- _TASK_
Continue the Google Cloud deployment guide after its final sentence.

- _TEXT EXCERPT_
--- start ---

Permission to enable API services:

gcloud projects add-iam-policy-binding $PROJECT_ID \
    --member="serviceAccount:devops-dataops-sa@$PROJECT_ID.iam.gserviceaccount.com" \
    --role="roles/cloudscheduler.admin"

Additional Permissions (Optional): Compute Admin (roles/compute.admin): If your pipeline needs to create compute resources (e.g., virtual machine instances). Viewer (roles/viewer): To ensure the account can view other resources in the project.

gcloud projects add-iam-policy-binding $PROJECT_ID \
    --member="serviceAccount:devops-dataops-sa@$PROJECT_ID.iam.gserviceaccount.com" \
    --role="roles/compute.admin"

gcloud projects add-iam-policy-binding $PROJECT_ID \
    --member="serviceAccount:devops-dataops-sa@$PROJECT_ID.iam.gserviceaccount.com" \
    --role="roles/viewer"

Configure Environment Variables and Secrets

Ensure the following environment variables are set in your deployment configuration or within GitHub Secrets:

GCP_BUCKET_BIGDATA_FILES: Secret used to store the name of the cloud storage
GCP_BUCKET_DATALAKE: Secret used to store the name of the cloud storage
GCP_BUCKET_DATAPROC: Secret used to store the name of the cloud storage
GCP_BUCKET_TEMP_BIGQUERY: Secret used to store the name of the cloud storage
GCP_DEVOPS_SA_KEY: Secret used to store the value of the service account key. For this project, the default service key was used.
GCP_SERVICE_ACCOUNT: Secret used to store the value of the service account key. For this project, the default service key was used.
PROJECT_ID: Secret used to store the project id value

Creat a new service account for deploy purposes

Creating github secret

To create a new secret:
1. In project repository, menu Settings
2. Security,
3. Secrets and variables,click in access Action
4. New repository secret, type a name and value for secret.

For more details , access :
https://docs.github.com/pt/actions/security-for-github-actions/security-guides/using-secrets-in-github-actions

Deploying the project

Whenever a push to the main branch occurs, GitHub Actions will trigger and run the YAML script. The script contains four jobs, described in detail below. In essence, GitHub Actions uses the service account credentials to authenticate with Google Cloud and execute the necessary steps as described in the YAML file.

--- end ---

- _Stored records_
--- start ---

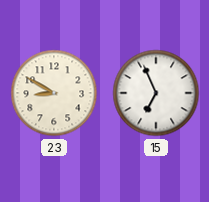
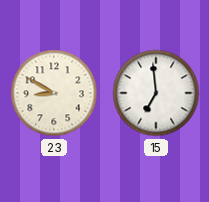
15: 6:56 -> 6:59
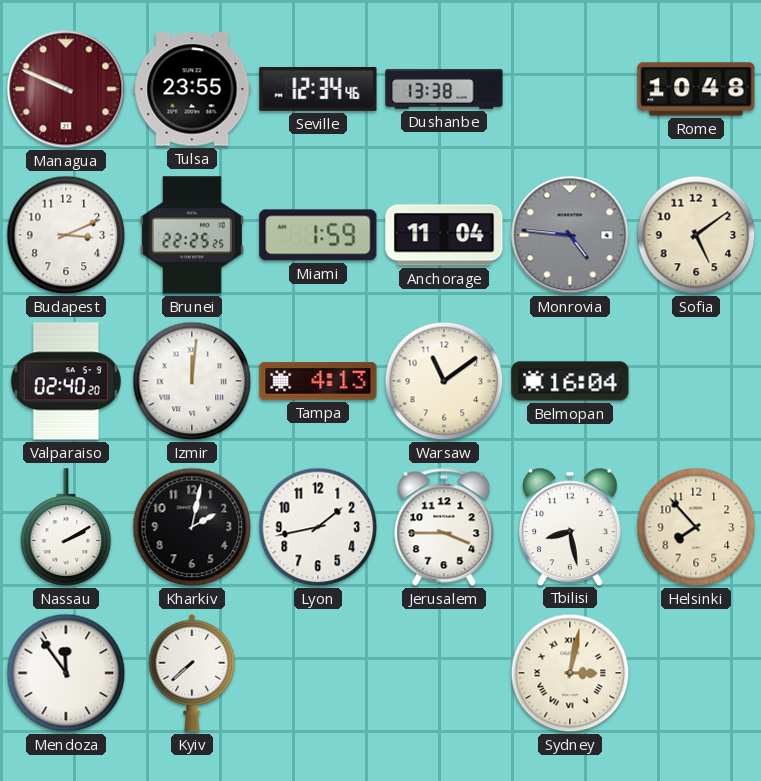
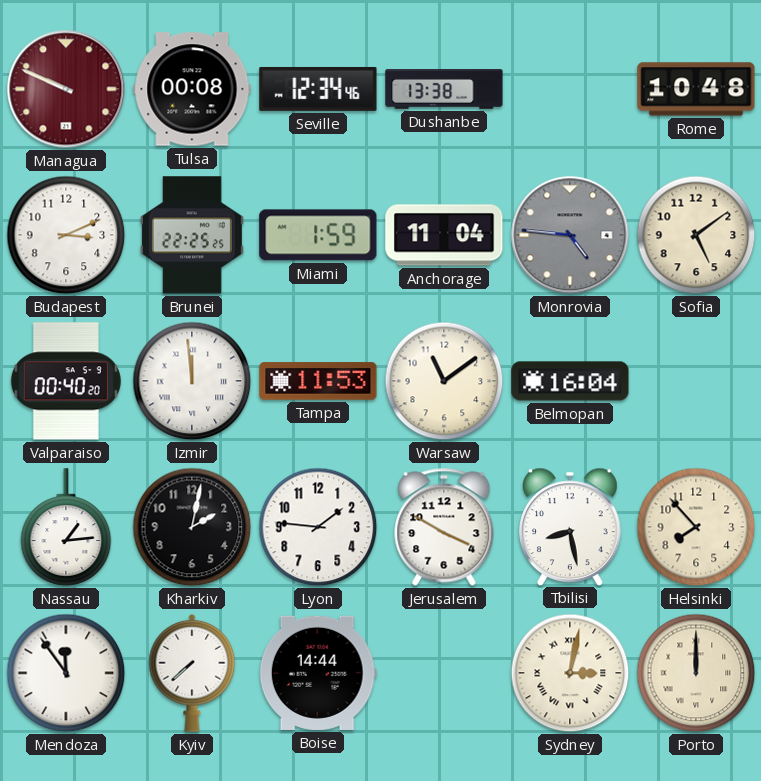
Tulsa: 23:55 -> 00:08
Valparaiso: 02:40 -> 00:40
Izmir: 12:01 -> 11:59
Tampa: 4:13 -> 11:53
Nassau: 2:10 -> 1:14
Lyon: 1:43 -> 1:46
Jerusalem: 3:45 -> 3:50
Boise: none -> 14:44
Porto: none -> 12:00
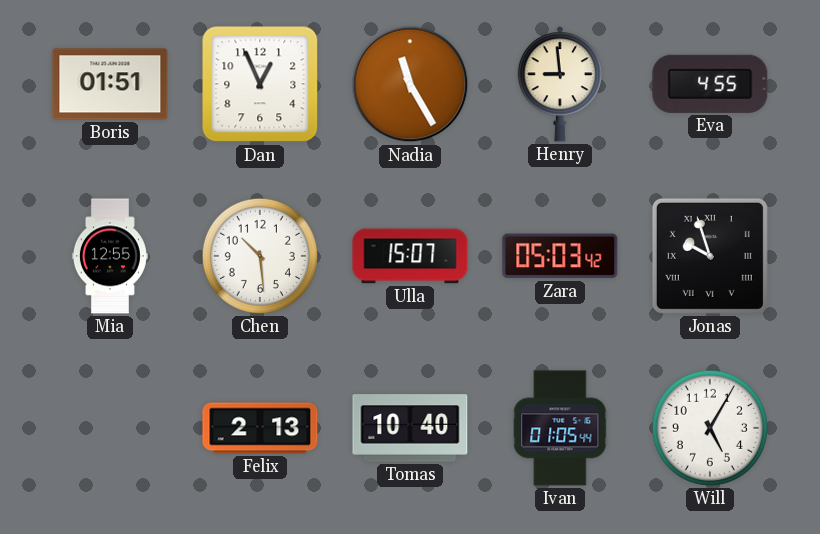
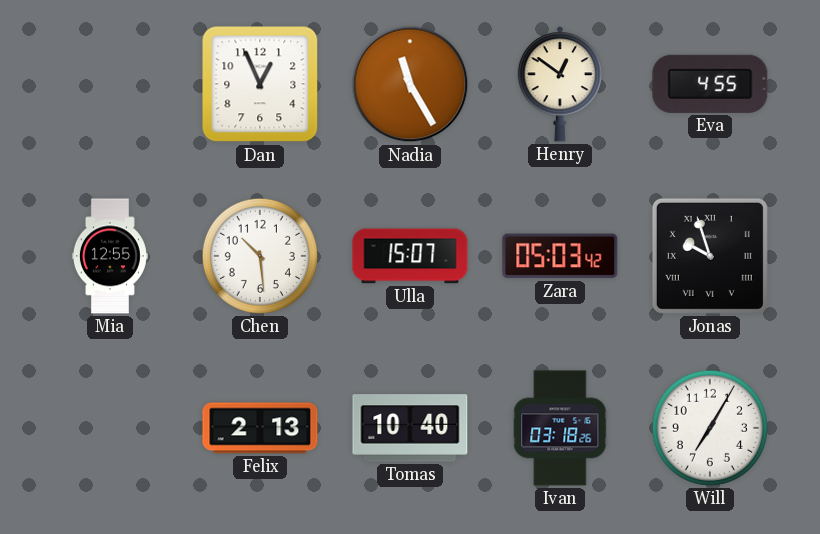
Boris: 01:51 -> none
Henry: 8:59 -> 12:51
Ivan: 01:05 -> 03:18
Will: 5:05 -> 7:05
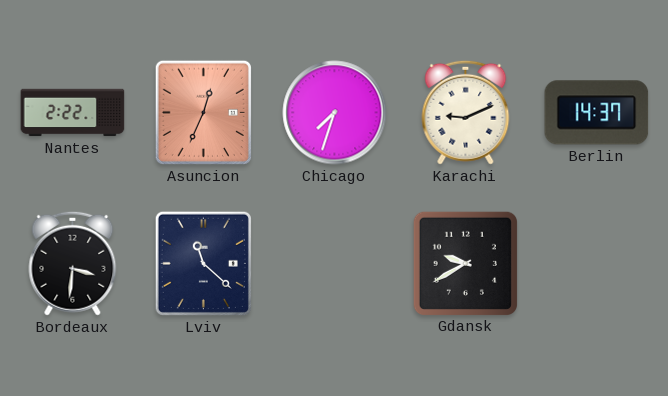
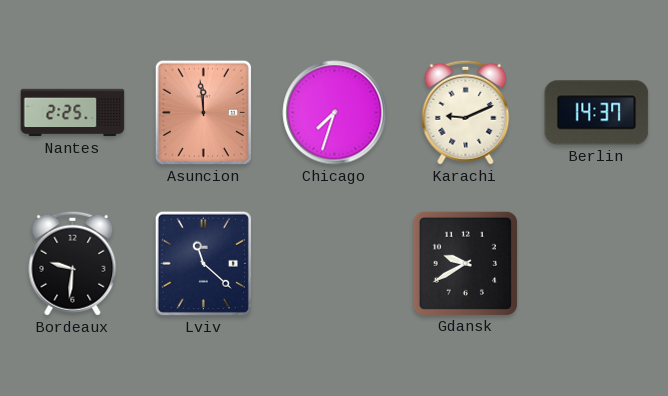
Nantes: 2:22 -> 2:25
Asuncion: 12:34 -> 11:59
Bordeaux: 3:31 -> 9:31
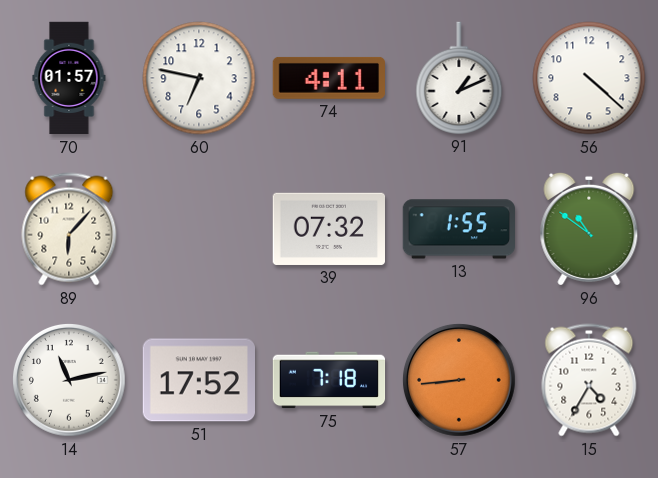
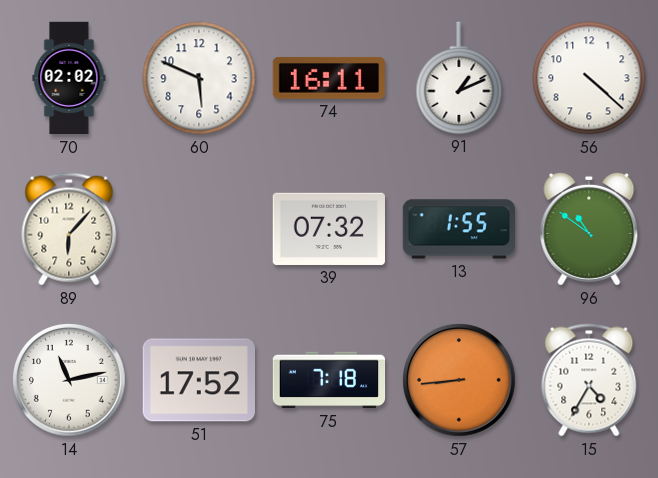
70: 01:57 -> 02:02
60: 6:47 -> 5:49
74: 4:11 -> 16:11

--- end ---

- _ANSWER FOR THIS EXERCISE_
Workflow File YAML Explanation

Environments Needed
We have variations for basic usage for cluster characteristics, bucket paths, process names and steps
make workflow. In case of new steps in the workflow or new scripts, new variables can be easily added as below :

Workflow Job Steps

enable-services:
This step enables the necessary APIs for Cloud Functions, Dataflow, and the build process.
deploy-buckets:
This step creates Google Cloud Storage buckets and copies the required data files and scripts into them.
build-dataflow-classic-template:
Builds and stores a Dataflow template in a Cloud Storage bucket for future execution.
deploy-cloud-function:
Deploys a Cloud Function that triggers the execution of the Dataflow template using the google-api-python-client library.
deploy-cloud-schedule:
Creates a Cloud Scheduler job to automate the execution of the Cloud Function, ensuring data is processed at defined intervals.

Resources Created After Deployment

Upon deployment, the following resources are created:

Google Cloud Storage Bucket

A Cloud Storage bucket to store data and templates.

Csv files of the olist dataset, stored in the transient layer of the datalake.

Csv file created after Dataflow processing, this file can be used in analysis tools, spreadsheets, databases, etc.

Dataflow Classic Template

A reusable Dataflow template stored in Cloud Storage.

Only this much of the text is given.